Obama administration asks Supreme Court to allow warrantless cellphone searches
By Timothy B. Lee, Updated: August 19, 2013
If the police arrest you, do they need a warrant to rifle through your cellphone? Courts have been split on the question. Last week the Obama administration asked the Supreme Court to resolve the issue and rule that the Fourth Amendment allows warrantless cellphone searches.
In 2007, the police arrested a Massachusetts man who appeared to be selling crack cocaine from his car. The cops seized his cellphone and noticed that it was receiving calls from “My House.” They opened the phone to determine the number for “My House.” That led them to the man’s home, where the police found drugs, cash and guns.
The defendant was convicted, but on appeal he argued that accessing the information on his cellphone without a warrant violated his Fourth Amendment rights.
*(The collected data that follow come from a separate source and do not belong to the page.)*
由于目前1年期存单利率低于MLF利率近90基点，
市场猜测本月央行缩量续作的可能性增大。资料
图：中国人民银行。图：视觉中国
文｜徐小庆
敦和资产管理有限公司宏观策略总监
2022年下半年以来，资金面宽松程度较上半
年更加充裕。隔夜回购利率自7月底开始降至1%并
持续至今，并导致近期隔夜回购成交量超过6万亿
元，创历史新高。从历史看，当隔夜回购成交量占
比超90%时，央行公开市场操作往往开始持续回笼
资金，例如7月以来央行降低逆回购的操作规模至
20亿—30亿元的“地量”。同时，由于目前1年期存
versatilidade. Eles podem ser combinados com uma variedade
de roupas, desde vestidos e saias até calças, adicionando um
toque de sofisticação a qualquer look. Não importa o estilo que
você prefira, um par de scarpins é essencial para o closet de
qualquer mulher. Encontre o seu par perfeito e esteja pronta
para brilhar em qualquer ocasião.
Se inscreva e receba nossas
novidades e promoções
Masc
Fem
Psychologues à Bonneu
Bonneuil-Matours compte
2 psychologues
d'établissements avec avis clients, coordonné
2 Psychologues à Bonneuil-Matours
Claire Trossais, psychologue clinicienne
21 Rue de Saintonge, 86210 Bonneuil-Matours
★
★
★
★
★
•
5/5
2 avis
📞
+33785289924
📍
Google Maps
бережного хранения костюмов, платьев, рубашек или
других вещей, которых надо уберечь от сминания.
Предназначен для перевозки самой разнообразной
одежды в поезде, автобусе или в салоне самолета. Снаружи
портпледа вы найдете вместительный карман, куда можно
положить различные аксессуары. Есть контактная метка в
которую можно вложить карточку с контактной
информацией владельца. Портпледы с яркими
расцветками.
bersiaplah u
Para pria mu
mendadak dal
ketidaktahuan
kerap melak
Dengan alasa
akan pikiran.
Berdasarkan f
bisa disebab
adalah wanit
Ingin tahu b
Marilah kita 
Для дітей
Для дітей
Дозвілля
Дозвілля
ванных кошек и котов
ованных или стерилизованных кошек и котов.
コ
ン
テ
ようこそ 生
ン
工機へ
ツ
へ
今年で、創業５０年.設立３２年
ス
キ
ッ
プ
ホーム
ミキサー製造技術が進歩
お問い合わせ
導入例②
Earlier this year, the First Circuit Court of Appeals accepted the man’s argument, ruling that the police should have gotten a warrant before accessing any information on the man’s phone.
The Obama Administration disagrees. In a petition filed earlier this month asking the Supreme Court to hear the case, the government argues that the First Circuit’s ruling conflicts with the rulings of several other appeals courts, as well as with earlier Supreme Court cases. Those earlier cases have given the police broad discretion to search possessions on the person of an arrested suspect, including notebooks, calendars and pagers. The government contends that a cellphone is no different than any other object a suspect might be carrying.
But as the storage capacity of cellphones rises, that position could become harder to defend. Our smart phones increasingly contain everything about our digital lives: our e-mails, text messages, photographs, browser histories and more. It would be troubling if the police had the power to get all that information with no warrant merely by arresting a suspect.
On the other hand, the Massachusetts case involves a primitive flip-phone, which could make this a bad test case. The specific phone involved in this 2007 incident likely didn’t have the wealth of information we store on more modern cellphones. It’s arguably more analogous to the address books and pagers the courts have already said the police can search. So, as Orin Kerr points out, if the Supreme Court ruled on the case, it would be making a decision based on “facts that are atypical now and are getting more outdated every passing month.”